Telusur Luak Limopuluah
Martabak Mesir, Jajanan Enak Malam Hari di Payakumbuh
MENYUSURI Kota Payakumbuh di malam hari bagaikan melenggang surga makanan enak. Kedai-kedai streetfood ramai menjajakan sajian tradisional hingga kekinian. Sudah pasti, kedai makanan tradisional jadi buruan para pelancong.
Kudapan seperti satai danguang-danguang dan martabak mesir jadi incaran. Secara sekilas, memang tampilannya mirip martabak telur biasa. Namun, kalau sudah dicoba, kamu akan tahu betapa kenikmatan martabak mesir Payakumbuh ini beda dari martabak telur biasa.
1. Bukan berasal dari Mesir, melainkan dibawa orang Arab
Seperti dikutip dari Resepkoki, martabak, baik telur maupun mesir, berasal dari bangsa yang sama, yakni Timur Tengah. Secara harafiah, nama martabak berasal dari bahasa Arab, 'mutabbaq' yang berarti 'dilipat' atau 'berlapis'.
Dahulu kala, bangsa Timur Tengah dan India berlayar ke Indonesia untuk berdagang rempah. Sembari berdagang, terjadilah akulturasi dalam beberapa aspek budaya, salah satunya dalam hal makanan.

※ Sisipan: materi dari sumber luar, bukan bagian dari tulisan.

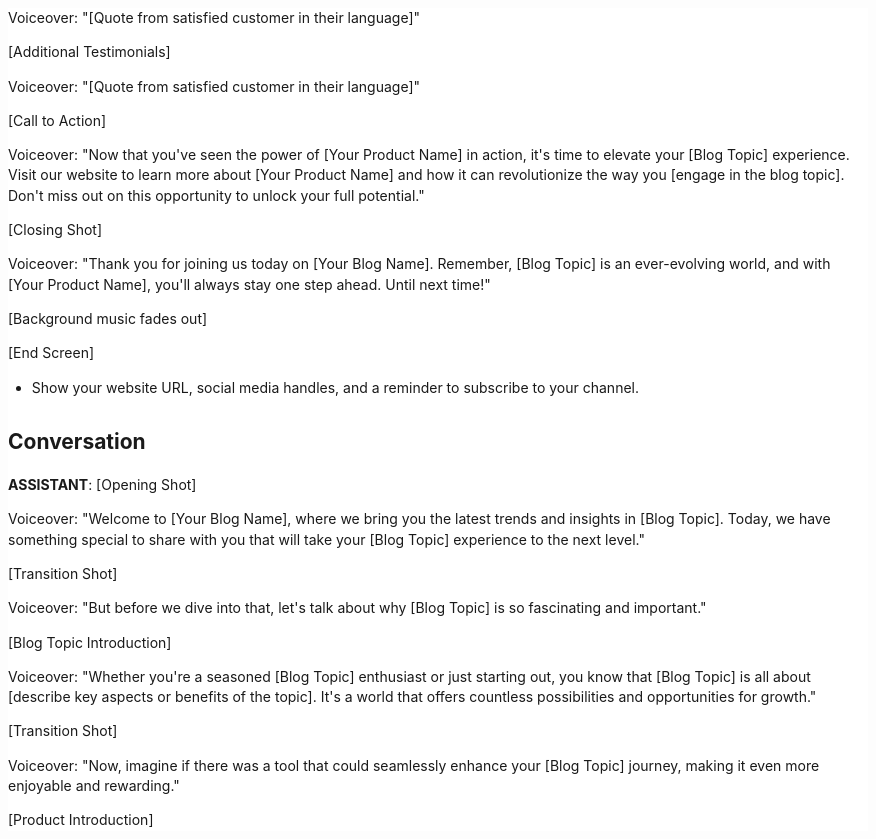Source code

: Voiceover: "[Quote from satisfied customer in their language]"



[Additional Testimonials]

Voiceover: "[Quote from satisfied customer in their language]"



[Call to Action]

Voiceover: "Now that you've seen the power of [Your Product Name] in action, it's time to elevate your [Blog Topic] experience. Visit our website to learn more about [Your Product Name] and how it can revolutionize the way you [engage in the blog topic]. Don't miss out on this opportunity to unlock your full potential."



[Closing Shot]

Voiceover: "Thank you for joining us today on [Your Blog Name]. Remember, [Blog Topic] is an ever-evolving world, and with [Your Product Name], you'll always stay one step ahead. Until next time!"



[Background music fades out]



[End Screen]

- Show your website URL, social media handles, and a reminder to subscribe to your channel.

## Conversation

**ASSISTANT**: [Opening Shot]

Voiceover: "Welcome to [Your Blog Name], where we bring you the latest trends and insights in [Blog Topic]. Today, we have something special to share with you that will take your [Blog Topic] experience to the next level."



[Transition Shot]

Voiceover: "But before we dive into that, let's talk about why [Blog Topic] is so fascinating and important."



[Blog Topic Introduction]

Voiceover: "Whether you're a seasoned [Blog Topic] enthusiast or just starting out, you know that [Blog Topic] is all about [describe key aspects or benefits of the topic]. It's a world that offers countless possibilities and opportunities for growth."



[Transition Shot]

Voiceover: "Now, imagine if there was a tool that could seamlessly enhance your [Blog Topic] journey, making it even more enjoyable and rewarding."



[Product Introduction]
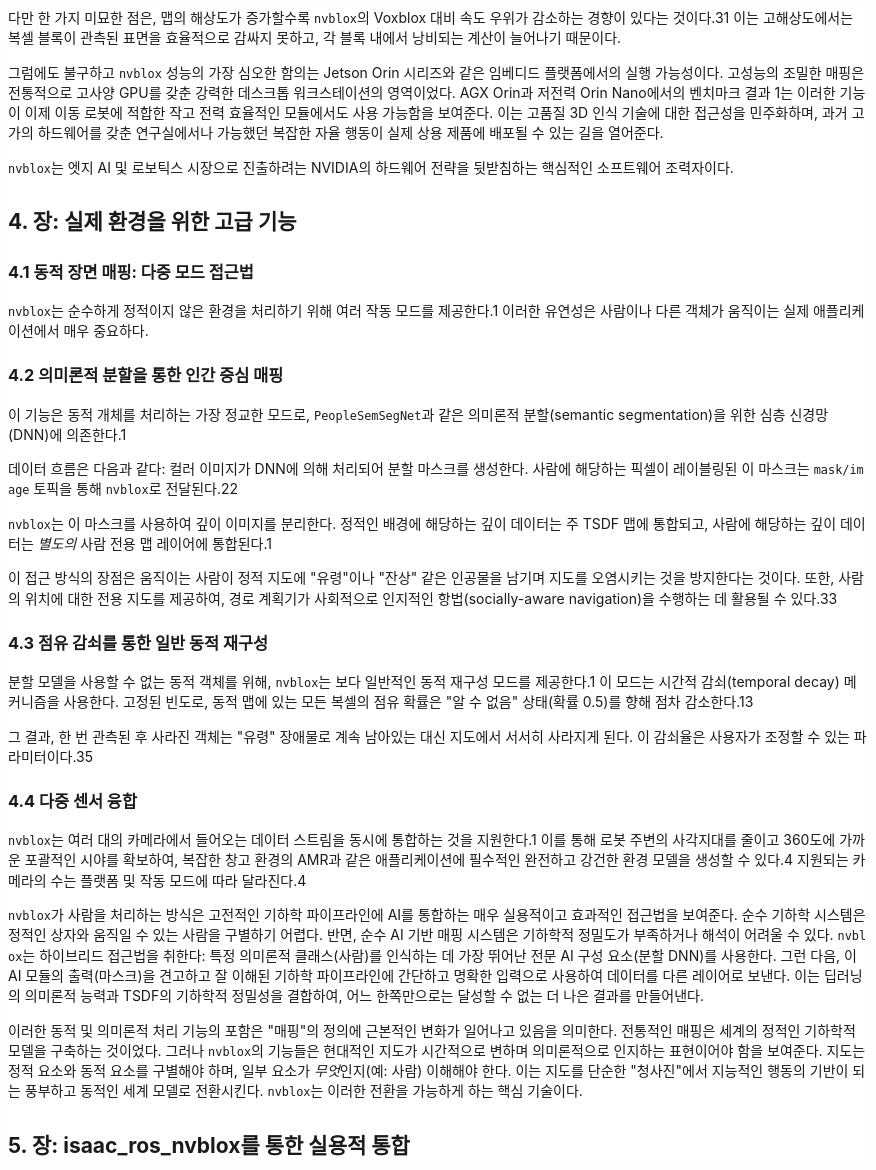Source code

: 다만 한 가지 미묘한 점은, 맵의 해상도가 증가할수록 `nvblox`의 Voxblox 대비 속도 우위가 감소하는 경향이 있다는 것이다.31 이는 고해상도에서는 복셀 블록이 관측된 표면을 효율적으로 감싸지 못하고, 각 블록 내에서 낭비되는 계산이 늘어나기 때문이다.

그럼에도 불구하고 `nvblox` 성능의 가장 심오한 함의는 Jetson Orin 시리즈와 같은 임베디드 플랫폼에서의 실행 가능성이다. 고성능의 조밀한 매핑은 전통적으로 고사양 GPU를 갖춘 강력한 데스크톱 워크스테이션의 영역이었다. AGX Orin과 저전력 Orin Nano에서의 벤치마크 결과 1는 이러한 기능이 이제 이동 로봇에 적합한 작고 전력 효율적인 모듈에서도 사용 가능함을 보여준다. 이는 고품질 3D 인식 기술에 대한 접근성을 민주화하며, 과거 고가의 하드웨어를 갖춘 연구실에서나 가능했던 복잡한 자율 행동이 실제 상용 제품에 배포될 수 있는 길을 열어준다. 

`nvblox`는 엣지 AI 및 로보틱스 시장으로 진출하려는 NVIDIA의 하드웨어 전략을 뒷받침하는 핵심적인 소프트웨어 조력자이다.

## 4. 장: 실제 환경을 위한 고급 기능

### 4.1  동적 장면 매핑: 다중 모드 접근법

`nvblox`는 순수하게 정적이지 않은 환경을 처리하기 위해 여러 작동 모드를 제공한다.1 이러한 유연성은 사람이나 다른 객체가 움직이는 실제 애플리케이션에서 매우 중요하다.

### 4.2  의미론적 분할을 통한 인간 중심 매핑

이 기능은 동적 개체를 처리하는 가장 정교한 모드로, `PeopleSemSegNet`과 같은 의미론적 분할(semantic segmentation)을 위한 심층 신경망(DNN)에 의존한다.1

데이터 흐름은 다음과 같다: 컬러 이미지가 DNN에 의해 처리되어 분할 마스크를 생성한다. 사람에 해당하는 픽셀이 레이블링된 이 마스크는 `mask/image` 토픽을 통해 `nvblox`로 전달된다.22

`nvblox`는 이 마스크를 사용하여 깊이 이미지를 분리한다. 정적인 배경에 해당하는 깊이 데이터는 주 TSDF 맵에 통합되고, 사람에 해당하는 깊이 데이터는 *별도의* 사람 전용 맵 레이어에 통합된다.1

이 접근 방식의 장점은 움직이는 사람이 정적 지도에 "유령"이나 "잔상" 같은 인공물을 남기며 지도를 오염시키는 것을 방지한다는 것이다. 또한, 사람의 위치에 대한 전용 지도를 제공하여, 경로 계획기가 사회적으로 인지적인 항법(socially-aware navigation)을 수행하는 데 활용될 수 있다.33

### 4.3  점유 감쇠를 통한 일반 동적 재구성

분할 모델을 사용할 수 없는 동적 객체를 위해, `nvblox`는 보다 일반적인 동적 재구성 모드를 제공한다.1 이 모드는 시간적 감쇠(temporal decay) 메커니즘을 사용한다. 고정된 빈도로, 동적 맵에 있는 모든 복셀의 점유 확률은 "알 수 없음" 상태(확률 0.5)를 향해 점차 감소한다.13

그 결과, 한 번 관측된 후 사라진 객체는 "유령" 장애물로 계속 남아있는 대신 지도에서 서서히 사라지게 된다. 이 감쇠율은 사용자가 조정할 수 있는 파라미터이다.35

### 4.4  다중 센서 융합

`nvblox`는 여러 대의 카메라에서 들어오는 데이터 스트림을 동시에 통합하는 것을 지원한다.1 이를 통해 로봇 주변의 사각지대를 줄이고 360도에 가까운 포괄적인 시야를 확보하여, 복잡한 창고 환경의 AMR과 같은 애플리케이션에 필수적인 완전하고 강건한 환경 모델을 생성할 수 있다.4 지원되는 카메라의 수는 플랫폼 및 작동 모드에 따라 달라진다.4

`nvblox`가 사람을 처리하는 방식은 고전적인 기하학 파이프라인에 AI를 통합하는 매우 실용적이고 효과적인 접근법을 보여준다. 순수 기하학 시스템은 정적인 상자와 움직일 수 있는 사람을 구별하기 어렵다. 반면, 순수 AI 기반 매핑 시스템은 기하학적 정밀도가 부족하거나 해석이 어려울 수 있다. `nvblox`는 하이브리드 접근법을 취한다: 특정 의미론적 클래스(사람)를 인식하는 데 가장 뛰어난 전문 AI 구성 요소(분할 DNN)를 사용한다. 그런 다음, 이 AI 모듈의 출력(마스크)을 견고하고 잘 이해된 기하학 파이프라인에 간단하고 명확한 입력으로 사용하여 데이터를 다른 레이어로 보낸다. 이는 딥러닝의 의미론적 능력과 TSDF의 기하학적 정밀성을 결합하여, 어느 한쪽만으로는 달성할 수 없는 더 나은 결과를 만들어낸다.

이러한 동적 및 의미론적 처리 기능의 포함은 "매핑"의 정의에 근본적인 변화가 일어나고 있음을 의미한다. 전통적인 매핑은 세계의 정적인 기하학적 모델을 구축하는 것이었다. 그러나 `nvblox`의 기능들은 현대적인 지도가 시간적으로 변하며 의미론적으로 인지하는 표현이어야 함을 보여준다. 지도는 정적 요소와 동적 요소를 구별해야 하며, 일부 요소가 *무엇*인지(예: 사람) 이해해야 한다. 이는 지도를 단순한 "청사진"에서 지능적인 행동의 기반이 되는 풍부하고 동적인 세계 모델로 전환시킨다. `nvblox`는 이러한 전환을 가능하게 하는 핵심 기술이다.

## 5. 장: isaac_ros_nvblox를 통한 실용적 통합
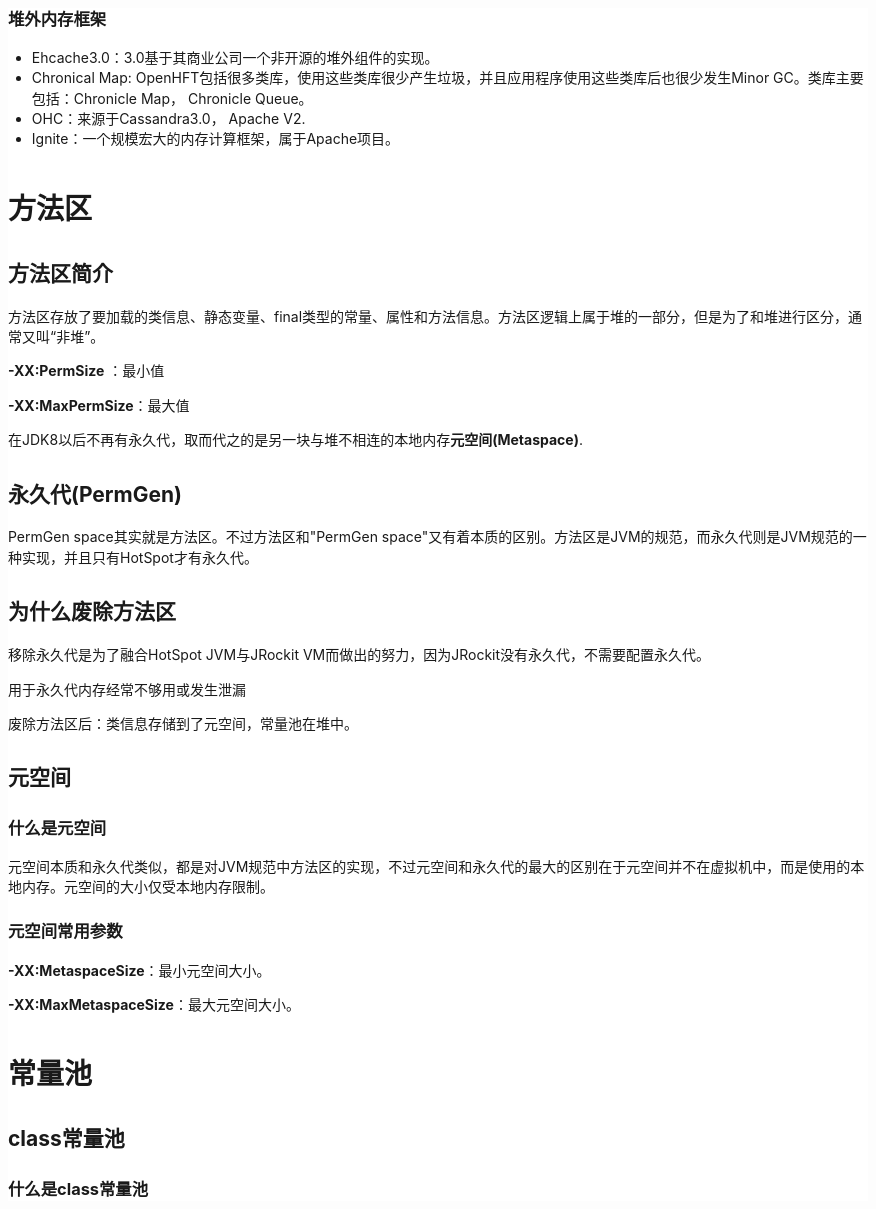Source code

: ### 堆外内存框架

- Ehcache3.0：3.0基于其商业公司一个非开源的堆外组件的实现。
- Chronical Map: OpenHFT包括很多类库，使用这些类库很少产生垃圾，并且应用程序使用这些类库后也很少发生Minor GC。类库主要包括：Chronicle Map， Chronicle Queue。
- OHC：来源于Cassandra3.0， Apache V2.
- Ignite：一个规模宏大的内存计算框架，属于Apache项目。

# 方法区

## 方法区简介

方法区存放了要加载的类信息、静态变量、final类型的常量、属性和方法信息。方法区逻辑上属于堆的一部分，但是为了和堆进行区分，通常又叫“非堆”。

**-XX:PermSize** ：最小值

**-XX:MaxPermSize**：最大值

在JDK8以后不再有永久代，取而代之的是另一块与堆不相连的本地内存**元空间(Metaspace)**.

## 永久代(PermGen)

PermGen space其实就是方法区。不过方法区和"PermGen space"又有着本质的区别。方法区是JVM的规范，而永久代则是JVM规范的一种实现，并且只有HotSpot才有永久代。

## 为什么废除方法区

移除永久代是为了融合HotSpot JVM与JRockit VM而做出的努力，因为JRockit没有永久代，不需要配置永久代。

用于永久代内存经常不够用或发生泄漏

废除方法区后：类信息存储到了元空间，常量池在堆中。

## 元空间

### 什么是元空间

元空间本质和永久代类似，都是对JVM规范中方法区的实现，不过元空间和永久代的最大的区别在于元空间并不在虚拟机中，而是使用的本地内存。元空间的大小仅受本地内存限制。

### 元空间常用参数

**-XX:MetaspaceSize**：最小元空间大小。

**-XX:MaxMetaspaceSize**：最大元空间大小。

# 常量池

## class常量池

### 什么是class常量池
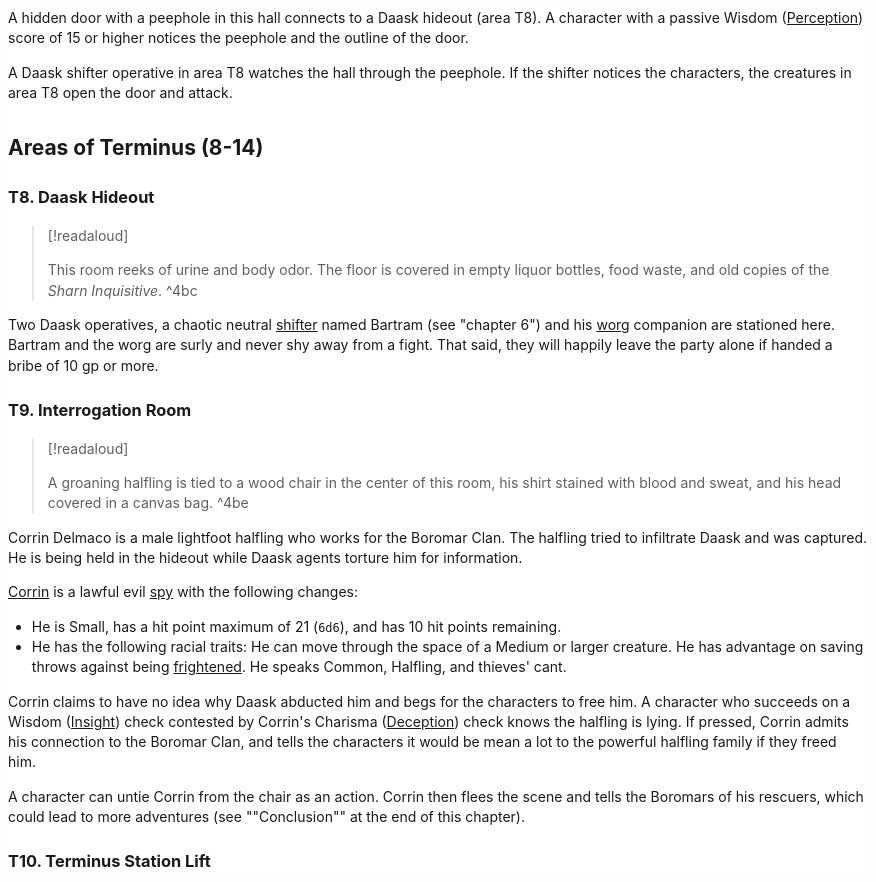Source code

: A hidden door with a peephole in this hall connects to a Daask hideout (area T8). A character with a passive Wisdom ([Perception](Mechanics/Rules/skills.md#Perception)) score of 15 or higher notices the peephole and the outline of the door.

A Daask shifter operative in area T8 watches the hall through the peephole. If the shifter notices the characters, the creatures in area T8 open the door and attack.

## Areas of Terminus (8-14)

### T8. Daask Hideout

> [!readaloud] 
> 
> This room reeks of urine and body odor. The floor is covered in empty liquor bottles, food waste, and old copies of the *Sharn Inquisitive*.
^4bc

Two Daask operatives, a chaotic neutral [shifter](Mechanics/bestiary/humanoid/shifter-erlw.md) named Bartram (see "chapter 6") and his [worg](Mechanics/bestiary/monstrosity/worg.md) companion are stationed here. Bartram and the worg are surly and never shy away from a fight. That said, they will happily leave the party alone if handed a bribe of 10 gp or more.

### T9. Interrogation Room

> [!readaloud] 
> 
> A groaning halfling is tied to a wood chair in the center of this room, his shirt stained with blood and sweat, and his head covered in a canvas bag.
^4be

Corrin Delmaco is a male lightfoot halfling who works for the Boromar Clan. The halfling tried to infiltrate Daask and was captured. He is being held in the hideout while Daask agents torture him for information.

[Corrin](Mechanics/bestiary/npc/corrin-delmaco-erlw.md) is a lawful evil [spy](Mechanics/bestiary/humanoid/spy.md) with the following changes:

- He is Small, has a hit point maximum of 21 (`6d6`), and has 10 hit points remaining.  
- He has the following racial traits: He can move through the space of a Medium or larger creature. He has advantage on saving throws against being [frightened](Mechanics/Rules/conditions.md#Frightened). He speaks Common, Halfling, and thieves' cant.  

Corrin claims to have no idea why Daask abducted him and begs for the characters to free him. A character who succeeds on a Wisdom ([Insight](Mechanics/Rules/skills.md#Insight)) check contested by Corrin's Charisma ([Deception](Mechanics/Rules/skills.md#Deception)) check knows the halfling is lying. If pressed, Corrin admits his connection to the Boromar Clan, and tells the characters it would be mean a lot to the powerful halfling family if they freed him.

A character can untie Corrin from the chair as an action. Corrin then flees the scene and tells the Boromars of his rescuers, which could lead to more adventures (see ""Conclusion"" at the end of this chapter).

### T10. Terminus Station Lift
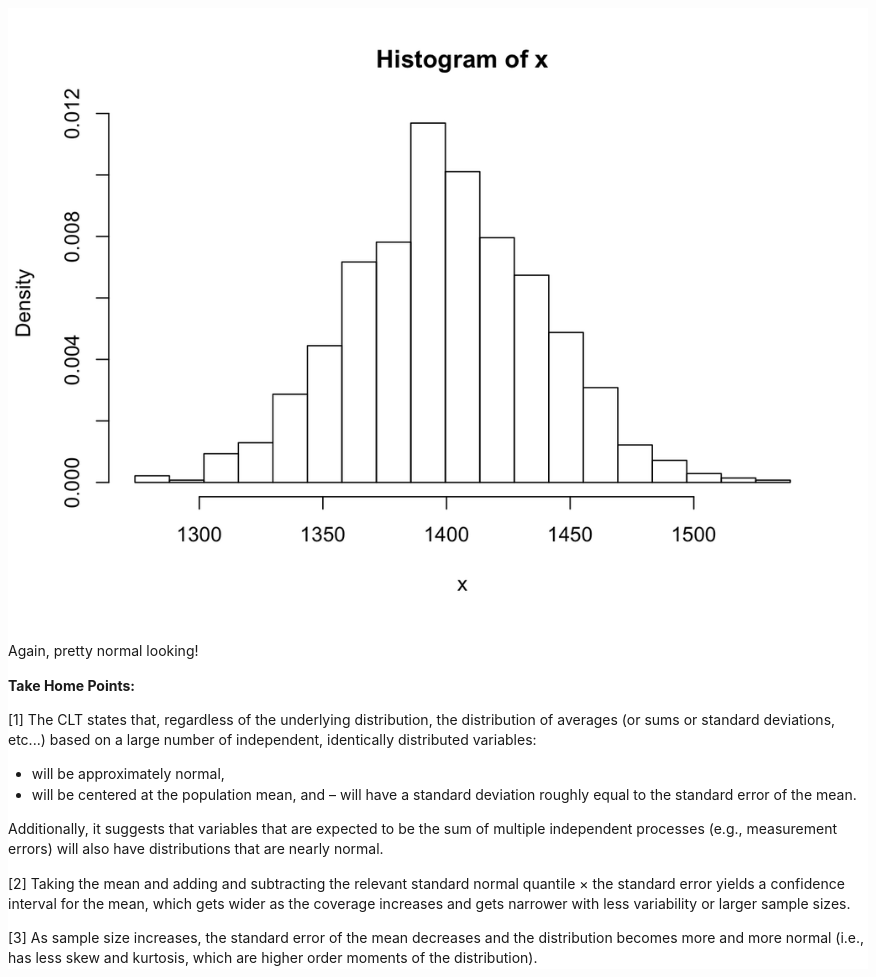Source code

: ![](img/unnamed-chunk-5-1.png)

Again, pretty normal looking!

**Take Home Points:**

\[1\] The CLT states that, regardless of the underlying distribution, the distribution of averages (or sums or standard deviations, etc...) based on a large number of independent, identically distributed variables:

-   will be approximately normal,
-   will be centered at the population mean, and – will have a standard deviation roughly equal to the standard error of the mean.

Additionally, it suggests that variables that are expected to be the sum of multiple independent processes (e.g., measurement errors) will also have distributions that are nearly normal.

\[2\] Taking the mean and adding and subtracting the relevant standard normal quantile × the standard error yields a confidence interval for the mean, which gets wider as the coverage increases and gets narrower with less variability or larger sample sizes.

\[3\] As sample size increases, the standard error of the mean decreases and the distribution becomes more and more normal (i.e., has less skew and kurtosis, which are higher order moments of the distribution).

Martabak merupakan makanan yang tersinpirasi dari mutabbaq, yakni sajian berupa roti prata atau flat bread yang diberi aneka isian berbumbu. Di Timur Tengah dan India, roti prata merupakan karbohidrat pokok. Mereka biasa menyantap lauk pauk bersama dengan roti datar yang dibakar tersebut.
Jika martabak telur biasa berkembang pesat Semarang, martabak mesir pertama kali dikenalkan di daerah Kubang, Sumatra Barat. Itulah mengapa banyak orang juga menyebut martabak mesir sebagai martabak kubang.
Kisahnya nih, mutabbaq dulu dikenalkan oleh bangsa Arab dan India berkulit hitam. Oleh orang lokal, mereka dikira bangsa Mesir. Jadilah nama makanan roti prata dilipat ini dikenal dengan martabak mesir.
Agar rasanya lebih pas dengan lidah lokal, masyarakat Indonesia berkreasi sendiri dengan bumbu khas Minang. Awalnya, mereka memasukkan potongan daging rendang ke mutabbaq, tapi lama kelamaan sajian ini bisa dibuat dengan daging giling jenis apa pun yang dimasak dengan banyak bumbu rempah.